Part 5 of the Bill ensures that continuing detention orders are reviewed at regular intervals and replicates the provisions of Part 3 of the Dangerous Sexual Offenders Act.

Part 6 of the Bill is modeled on Part 4 of the Dangerous Sexual Offenders Act and deals with appeals, which provide for the state or the offender to appeal to the Court of Appeal against a decision of the Supreme Court. However, the Bill now includes a provision clarifying that appeals only lie from final decisions of the court.

The second tier deals with post-sentence supervision orders, as found in Part 5A of the Sentence Administration Act, and applies to persons who are not at the highest risk of re-offending, but still present a significant risk of re-offending if not supervised beyond their term of imprisonment. This tier already effectively exists but according to the Attorney General, was in need of amendment to remove various potentials for court challenge to its constitutional validity. This is said to be addressed in the Bill. 

Current Status

The Bill is currently at second reading stage in the Assembly.  In commending the Bill to the house, the Attorney General said that he believes that the Bill delivers on the government's

".commitment to deal with those offenders for which the community expects the strongest response from the government and maintains our legacy to protect the Western Australian community, especially the most vulnerable, from sexual and violent offenders".

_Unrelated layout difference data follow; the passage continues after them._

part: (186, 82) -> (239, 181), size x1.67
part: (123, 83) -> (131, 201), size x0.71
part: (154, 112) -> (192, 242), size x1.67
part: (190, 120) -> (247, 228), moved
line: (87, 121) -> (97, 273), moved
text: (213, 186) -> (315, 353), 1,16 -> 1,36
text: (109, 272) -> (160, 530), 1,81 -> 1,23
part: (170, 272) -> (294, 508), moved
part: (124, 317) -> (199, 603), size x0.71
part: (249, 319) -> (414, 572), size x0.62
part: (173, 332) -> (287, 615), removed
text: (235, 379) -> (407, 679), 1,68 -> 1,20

In a Media Release the Attorney General has indicated that in the Government's view:

"This new legislation will allow the courts to deal with WA's most dangerous and violent criminals in the same way as dangerous sexual offenders. . . . By expanding the current cohort of offenders under the Dangerous Sexual Offenders Act to include offenders who commit serious violent offences, we are making our community safer and protecting the most vulnerable from sexual predators and violent criminals."